→ Task brief: Return each record shown below exactly, with none omitted.

→ Supplied records:
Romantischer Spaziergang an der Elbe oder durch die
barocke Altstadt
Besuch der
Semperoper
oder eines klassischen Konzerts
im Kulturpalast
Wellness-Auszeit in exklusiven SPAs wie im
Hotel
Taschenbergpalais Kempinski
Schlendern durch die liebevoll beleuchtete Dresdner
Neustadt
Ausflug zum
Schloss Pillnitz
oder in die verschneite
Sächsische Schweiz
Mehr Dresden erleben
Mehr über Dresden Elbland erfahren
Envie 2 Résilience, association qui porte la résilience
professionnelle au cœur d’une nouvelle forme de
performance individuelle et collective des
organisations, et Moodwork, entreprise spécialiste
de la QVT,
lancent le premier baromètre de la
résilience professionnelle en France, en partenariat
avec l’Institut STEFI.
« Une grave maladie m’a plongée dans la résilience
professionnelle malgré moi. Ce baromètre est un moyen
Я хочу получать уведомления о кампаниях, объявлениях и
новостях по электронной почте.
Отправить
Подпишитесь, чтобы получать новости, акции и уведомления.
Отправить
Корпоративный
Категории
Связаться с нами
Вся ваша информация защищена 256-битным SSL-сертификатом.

→ Problem solution:
Romantischer Spaziergang an der Elbe oder durch die
barocke Altstadt
Besuch der
Semperoper
oder eines klassischen Konzerts
im Kulturpalast
Wellness-Auszeit in exklusiven SPAs wie im
Hotel
Taschenbergpalais Kempinski
Schlendern durch die liebevoll beleuchtete Dresdner
Neustadt
Ausflug zum
Schloss Pillnitz
oder in die verschneite
Sächsische Schweiz
Mehr Dresden erleben
Mehr über Dresden Elbland erfahren
Envie 2 Résilience, association qui porte la résilience
professionnelle au cœur d’une nouvelle forme de
performance individuelle et collective des
organisations, et Moodwork, entreprise spécialiste
de la QVT,
lancent le premier baromètre de la
résilience professionnelle en France, en partenariat
avec l’Institut STEFI.
« Une grave maladie m’a plongée dans la résilience
professionnelle malgré moi. Ce baromètre est un moyen
Я хочу получать уведомления о кампаниях, объявлениях и
новостях по электронной почте.
Отправить
Подпишитесь, чтобы получать новости, акции и уведомления.
Отправить
Корпоративный
Категории
Связаться с нами
Вся ваша информация защищена 256-битным SSL-сертификатом.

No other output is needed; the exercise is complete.